(Dataset entries)
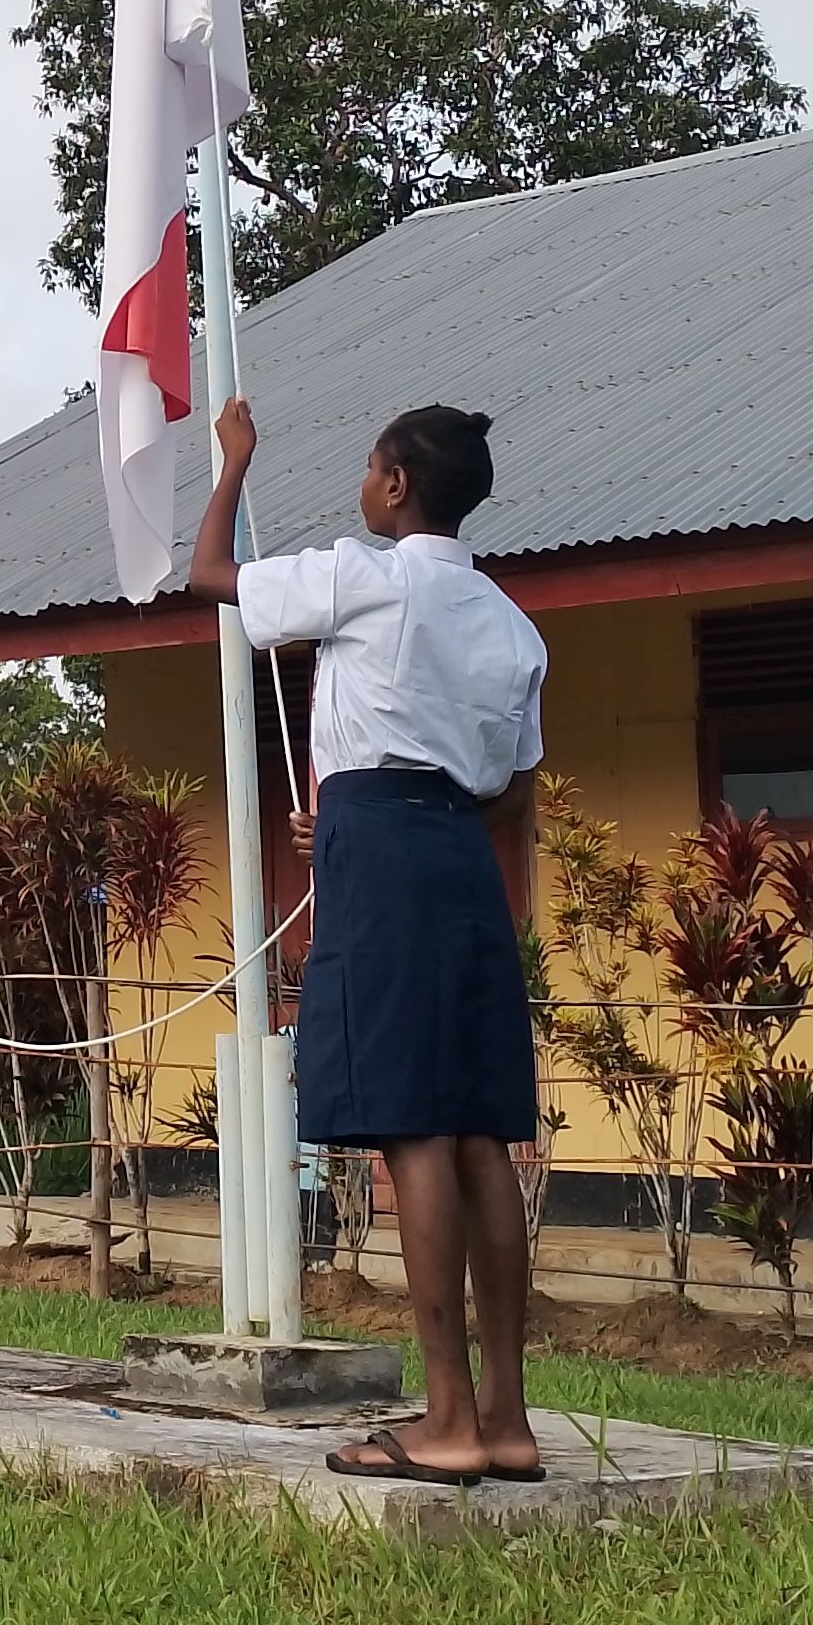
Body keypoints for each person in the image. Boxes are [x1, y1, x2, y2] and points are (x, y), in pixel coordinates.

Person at [187, 394, 549, 1484]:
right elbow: (512, 788)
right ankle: (507, 1420)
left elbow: (212, 575)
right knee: (480, 1132)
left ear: (395, 486)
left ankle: (447, 1422)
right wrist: (376, 805)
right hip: (460, 858)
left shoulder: (362, 573)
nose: (362, 483)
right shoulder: (511, 624)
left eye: (368, 467)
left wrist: (235, 461)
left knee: (415, 1129)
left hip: (383, 864)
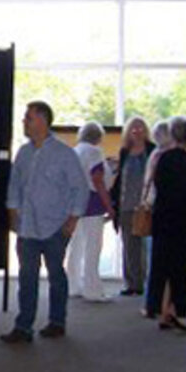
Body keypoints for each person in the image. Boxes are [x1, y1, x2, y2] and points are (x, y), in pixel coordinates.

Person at [0, 101, 89, 343]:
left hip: (55, 227)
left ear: (42, 121)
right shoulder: (24, 152)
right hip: (27, 226)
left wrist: (72, 219)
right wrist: (12, 213)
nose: (24, 122)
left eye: (28, 118)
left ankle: (57, 321)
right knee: (27, 277)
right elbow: (15, 185)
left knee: (56, 276)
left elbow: (80, 188)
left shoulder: (64, 154)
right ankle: (23, 326)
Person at [147, 117, 186, 332]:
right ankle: (175, 309)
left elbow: (158, 185)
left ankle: (162, 309)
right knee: (183, 266)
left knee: (163, 264)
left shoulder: (164, 159)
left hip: (165, 217)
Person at [66, 121, 115, 303]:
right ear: (98, 137)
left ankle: (73, 285)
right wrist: (109, 206)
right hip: (92, 203)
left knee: (75, 247)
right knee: (93, 247)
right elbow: (98, 180)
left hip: (74, 203)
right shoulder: (94, 152)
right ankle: (92, 289)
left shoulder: (74, 151)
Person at [111, 116, 155, 296]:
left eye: (140, 128)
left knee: (144, 246)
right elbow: (120, 179)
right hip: (126, 205)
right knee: (128, 245)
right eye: (133, 128)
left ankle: (143, 281)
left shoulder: (152, 150)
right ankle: (132, 283)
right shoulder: (125, 152)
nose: (137, 131)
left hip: (145, 206)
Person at [139, 120, 173, 318]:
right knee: (161, 261)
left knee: (156, 260)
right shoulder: (165, 156)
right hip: (162, 211)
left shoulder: (155, 155)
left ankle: (153, 304)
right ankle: (161, 304)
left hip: (154, 209)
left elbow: (148, 183)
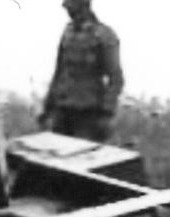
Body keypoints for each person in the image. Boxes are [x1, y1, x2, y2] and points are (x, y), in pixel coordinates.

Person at [39, 0, 124, 143]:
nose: (68, 11)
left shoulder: (104, 35)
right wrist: (47, 108)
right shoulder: (67, 33)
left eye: (71, 7)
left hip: (89, 115)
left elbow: (116, 79)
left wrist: (106, 113)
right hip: (63, 111)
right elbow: (59, 72)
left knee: (83, 154)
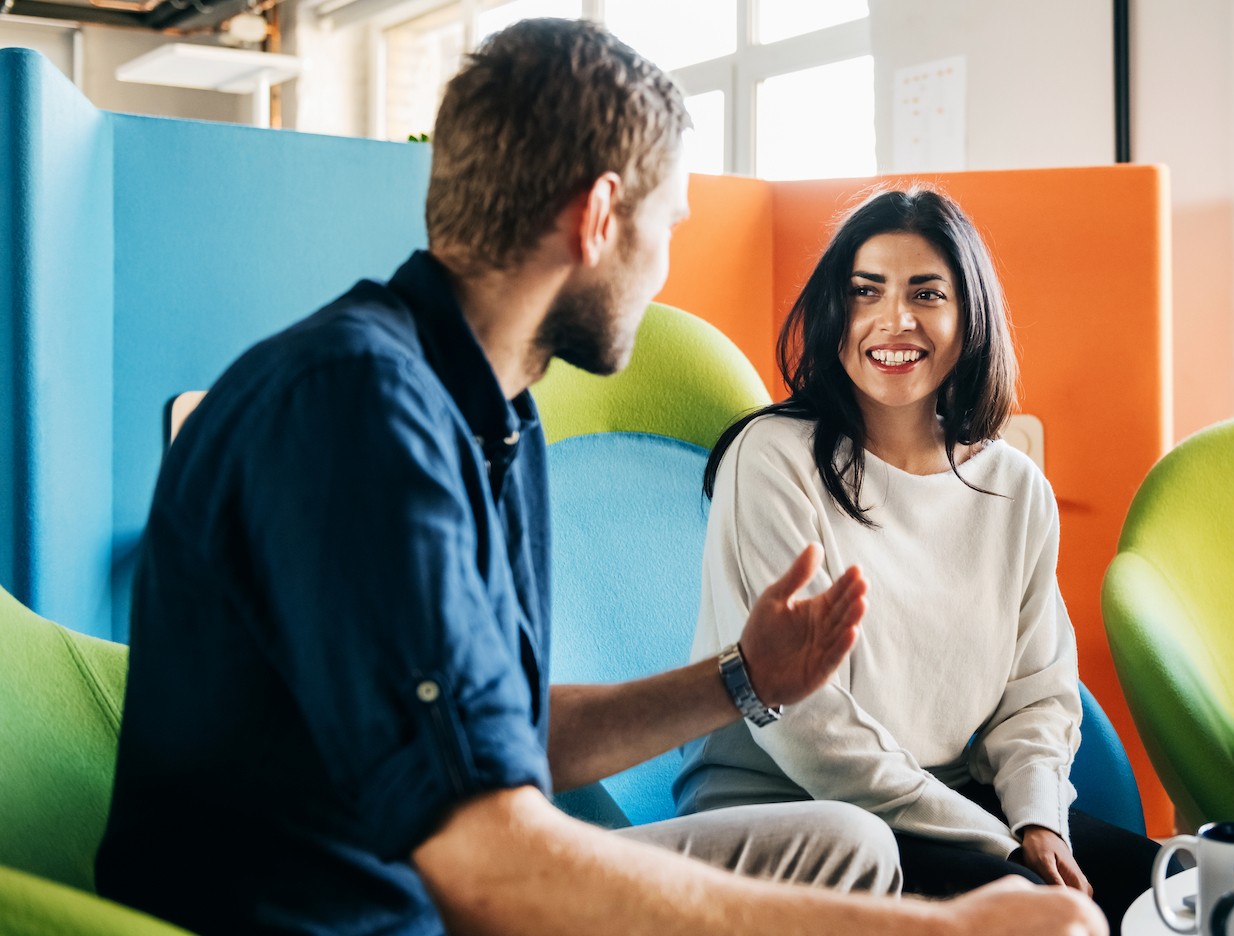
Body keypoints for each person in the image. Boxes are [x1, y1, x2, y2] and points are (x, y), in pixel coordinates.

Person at [94, 19, 1106, 936]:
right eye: (666, 227)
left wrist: (741, 680)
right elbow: (489, 871)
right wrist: (953, 933)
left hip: (433, 874)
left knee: (842, 848)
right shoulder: (357, 412)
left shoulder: (496, 418)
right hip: (346, 913)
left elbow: (501, 739)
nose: (665, 264)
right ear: (598, 216)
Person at [674, 187, 1160, 922]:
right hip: (794, 812)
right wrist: (994, 840)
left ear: (970, 317)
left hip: (949, 800)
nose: (892, 321)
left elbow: (1038, 691)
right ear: (835, 313)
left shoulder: (1012, 486)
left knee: (1181, 888)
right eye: (864, 292)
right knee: (1046, 914)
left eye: (926, 293)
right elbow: (806, 725)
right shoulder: (771, 458)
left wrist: (1037, 820)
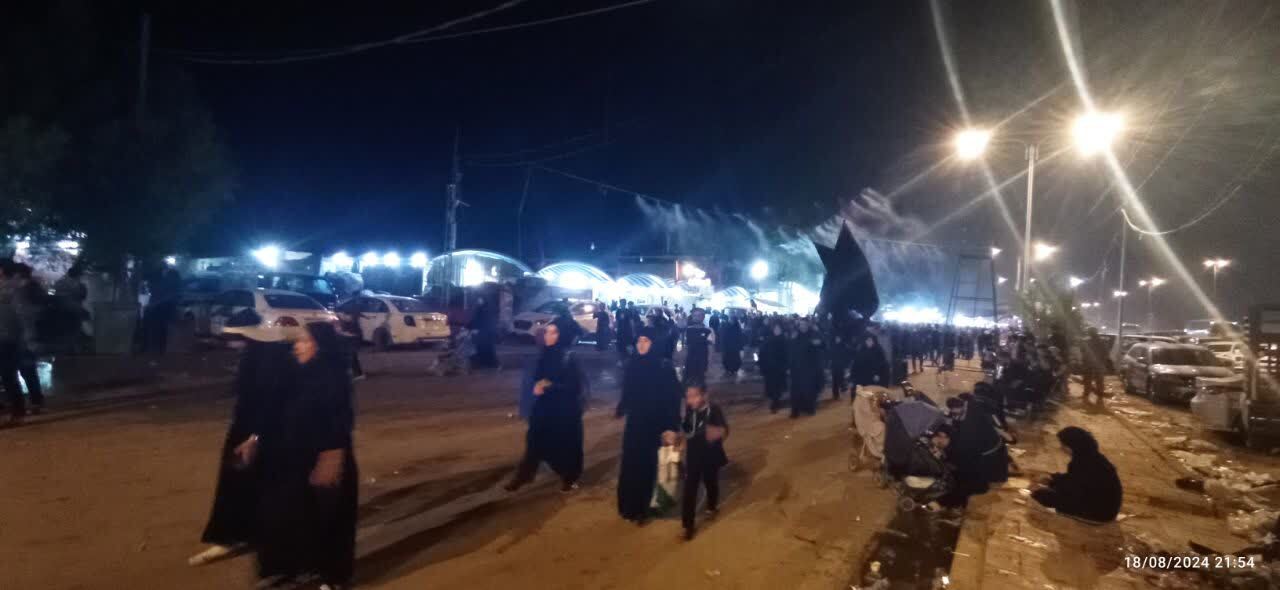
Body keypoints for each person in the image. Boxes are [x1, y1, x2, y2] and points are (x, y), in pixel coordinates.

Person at [256, 322, 358, 589]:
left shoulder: (333, 377)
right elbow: (278, 411)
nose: (297, 347)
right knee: (292, 514)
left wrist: (331, 456)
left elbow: (341, 420)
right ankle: (293, 566)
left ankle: (334, 577)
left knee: (330, 519)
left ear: (320, 346)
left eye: (303, 341)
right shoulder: (297, 374)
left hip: (326, 456)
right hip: (295, 457)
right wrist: (256, 438)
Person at [190, 322, 295, 566]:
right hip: (251, 430)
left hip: (255, 433)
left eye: (235, 337)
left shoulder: (266, 361)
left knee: (239, 482)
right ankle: (245, 532)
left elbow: (270, 402)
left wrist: (255, 437)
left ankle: (232, 536)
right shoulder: (258, 355)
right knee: (249, 482)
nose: (231, 343)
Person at [508, 323, 587, 492]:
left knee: (566, 444)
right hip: (545, 405)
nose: (548, 336)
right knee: (534, 439)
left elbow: (575, 387)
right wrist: (537, 387)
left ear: (562, 335)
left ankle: (569, 477)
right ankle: (525, 474)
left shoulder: (569, 357)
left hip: (565, 408)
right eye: (547, 332)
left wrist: (549, 385)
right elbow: (536, 378)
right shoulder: (544, 355)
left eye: (553, 333)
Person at [615, 328, 683, 523]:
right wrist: (622, 406)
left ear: (654, 343)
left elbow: (673, 398)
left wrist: (671, 426)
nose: (641, 344)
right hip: (636, 423)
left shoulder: (664, 366)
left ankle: (652, 506)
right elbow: (628, 390)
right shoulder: (633, 364)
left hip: (659, 423)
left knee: (658, 465)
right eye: (639, 340)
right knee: (633, 464)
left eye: (646, 340)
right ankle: (631, 506)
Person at [1031, 427, 1123, 523]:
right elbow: (1075, 480)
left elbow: (1073, 490)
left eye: (1063, 445)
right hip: (1107, 509)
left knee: (1040, 495)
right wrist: (1053, 478)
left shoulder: (1081, 463)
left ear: (1071, 447)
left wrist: (1051, 485)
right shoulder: (1094, 457)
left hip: (1098, 513)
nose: (1062, 448)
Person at [680, 383, 729, 540]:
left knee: (710, 481)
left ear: (704, 395)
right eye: (688, 397)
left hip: (710, 455)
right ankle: (688, 525)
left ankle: (712, 507)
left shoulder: (713, 410)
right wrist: (678, 439)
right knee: (689, 488)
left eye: (694, 396)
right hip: (693, 456)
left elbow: (724, 430)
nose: (690, 400)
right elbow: (687, 430)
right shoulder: (690, 410)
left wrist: (718, 433)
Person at [0, 261, 27, 425]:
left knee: (8, 375)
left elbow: (18, 316)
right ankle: (15, 410)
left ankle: (17, 412)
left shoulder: (10, 289)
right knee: (8, 375)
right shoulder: (14, 288)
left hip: (7, 338)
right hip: (9, 337)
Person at [787, 319, 825, 417]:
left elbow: (822, 345)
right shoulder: (795, 336)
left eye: (804, 324)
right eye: (801, 324)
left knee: (809, 389)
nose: (803, 326)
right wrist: (790, 366)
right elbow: (791, 351)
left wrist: (818, 342)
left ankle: (809, 407)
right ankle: (795, 410)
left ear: (808, 325)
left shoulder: (814, 334)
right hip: (797, 368)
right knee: (796, 390)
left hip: (810, 368)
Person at [758, 323, 789, 413]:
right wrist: (761, 364)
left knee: (777, 387)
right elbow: (762, 353)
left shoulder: (784, 340)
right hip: (769, 368)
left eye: (778, 329)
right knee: (771, 387)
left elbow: (787, 354)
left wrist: (786, 366)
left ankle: (775, 403)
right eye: (775, 329)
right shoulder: (768, 340)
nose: (777, 331)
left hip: (779, 368)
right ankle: (774, 401)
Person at [682, 310, 713, 386]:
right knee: (687, 382)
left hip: (702, 360)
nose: (696, 317)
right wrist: (683, 360)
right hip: (689, 360)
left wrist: (709, 361)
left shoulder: (708, 330)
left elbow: (710, 347)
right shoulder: (688, 330)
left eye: (699, 315)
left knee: (700, 381)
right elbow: (685, 345)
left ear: (703, 317)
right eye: (694, 316)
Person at [1080, 328, 1109, 403]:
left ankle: (1087, 395)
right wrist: (1103, 363)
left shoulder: (1085, 341)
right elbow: (1106, 353)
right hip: (1097, 364)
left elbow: (1082, 352)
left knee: (1088, 380)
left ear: (1089, 333)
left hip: (1089, 364)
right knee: (1099, 381)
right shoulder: (1102, 341)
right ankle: (1099, 397)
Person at [468, 296, 499, 369]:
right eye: (478, 299)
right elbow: (475, 320)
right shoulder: (479, 309)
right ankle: (485, 364)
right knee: (481, 348)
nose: (478, 301)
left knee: (486, 348)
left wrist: (476, 329)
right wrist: (470, 327)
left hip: (485, 333)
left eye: (480, 299)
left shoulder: (485, 310)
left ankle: (492, 364)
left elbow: (485, 321)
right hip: (481, 334)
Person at [829, 332, 852, 401]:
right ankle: (835, 394)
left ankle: (843, 388)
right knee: (834, 380)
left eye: (838, 338)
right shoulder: (832, 346)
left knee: (841, 378)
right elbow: (830, 356)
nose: (837, 339)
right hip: (834, 366)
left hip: (841, 366)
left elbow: (847, 356)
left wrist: (846, 365)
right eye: (836, 338)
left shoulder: (844, 346)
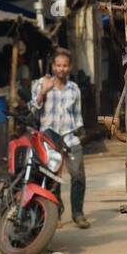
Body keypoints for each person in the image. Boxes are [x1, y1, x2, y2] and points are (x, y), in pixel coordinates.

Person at [30, 47, 89, 228]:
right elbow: (33, 109)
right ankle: (54, 216)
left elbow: (77, 115)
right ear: (53, 66)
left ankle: (78, 214)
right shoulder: (42, 84)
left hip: (70, 138)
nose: (61, 69)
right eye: (58, 65)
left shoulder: (74, 89)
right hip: (49, 140)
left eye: (64, 66)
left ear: (69, 67)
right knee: (51, 179)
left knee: (78, 177)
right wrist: (43, 92)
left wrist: (81, 133)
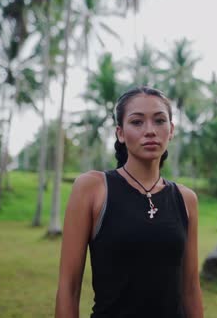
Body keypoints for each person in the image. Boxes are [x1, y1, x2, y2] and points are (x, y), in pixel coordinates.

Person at [55, 86, 204, 318]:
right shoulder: (93, 188)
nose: (150, 131)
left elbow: (191, 289)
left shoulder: (186, 199)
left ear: (171, 130)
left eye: (159, 121)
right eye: (137, 122)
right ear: (120, 133)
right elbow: (69, 287)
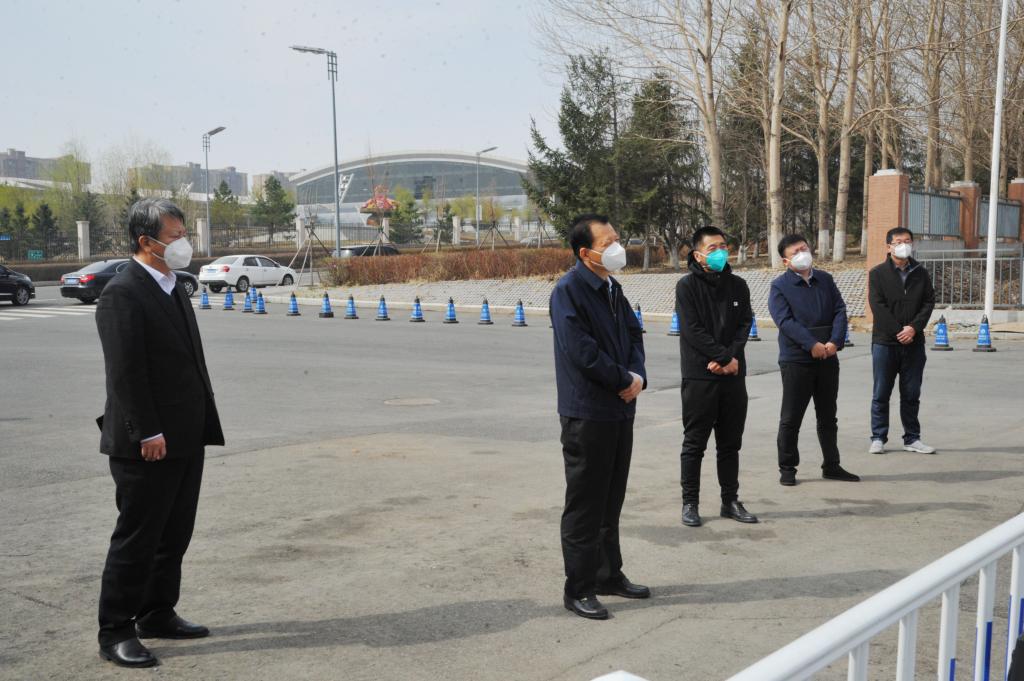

PROBLEM REQUIREMENTS:
The entries above hold the needed span. Transcribe exactly the lines from the one with "left ankle: (334, 577)" to the one with "left knee: (658, 465)", both included.

RESPONSE FOR THIS EXERCISE:
left ankle: (334, 577)
left knee: (330, 519)
left ear: (320, 346)
left eye: (303, 341)
right shoulder: (297, 374)
left hip: (326, 456)
right hip: (295, 457)
right wrist: (256, 438)
Person at [190, 322, 295, 566]:
right hip: (251, 430)
left hip: (255, 433)
left eye: (235, 337)
left shoulder: (266, 361)
left knee: (239, 482)
right ankle: (245, 532)
left elbow: (270, 402)
left wrist: (255, 437)
left ankle: (232, 536)
right shoulder: (258, 355)
right knee: (249, 482)
nose: (231, 343)
Person at [508, 323, 587, 492]:
left knee: (566, 444)
right hip: (545, 405)
nose: (548, 336)
right knee: (534, 439)
left elbow: (575, 387)
right wrist: (537, 387)
left ear: (562, 335)
left ankle: (569, 477)
right ankle: (525, 474)
left shoulder: (569, 357)
left hip: (565, 408)
right eye: (547, 332)
left wrist: (549, 385)
right elbow: (536, 378)
right shoulder: (544, 355)
left eye: (553, 333)
Person at [615, 328, 683, 523]:
right wrist: (622, 406)
left ear: (654, 343)
left elbow: (673, 398)
left wrist: (671, 426)
nose: (641, 344)
right hip: (636, 423)
left shoulder: (664, 366)
left ankle: (652, 506)
right elbow: (628, 390)
right shoulder: (633, 364)
left hip: (659, 423)
left knee: (658, 465)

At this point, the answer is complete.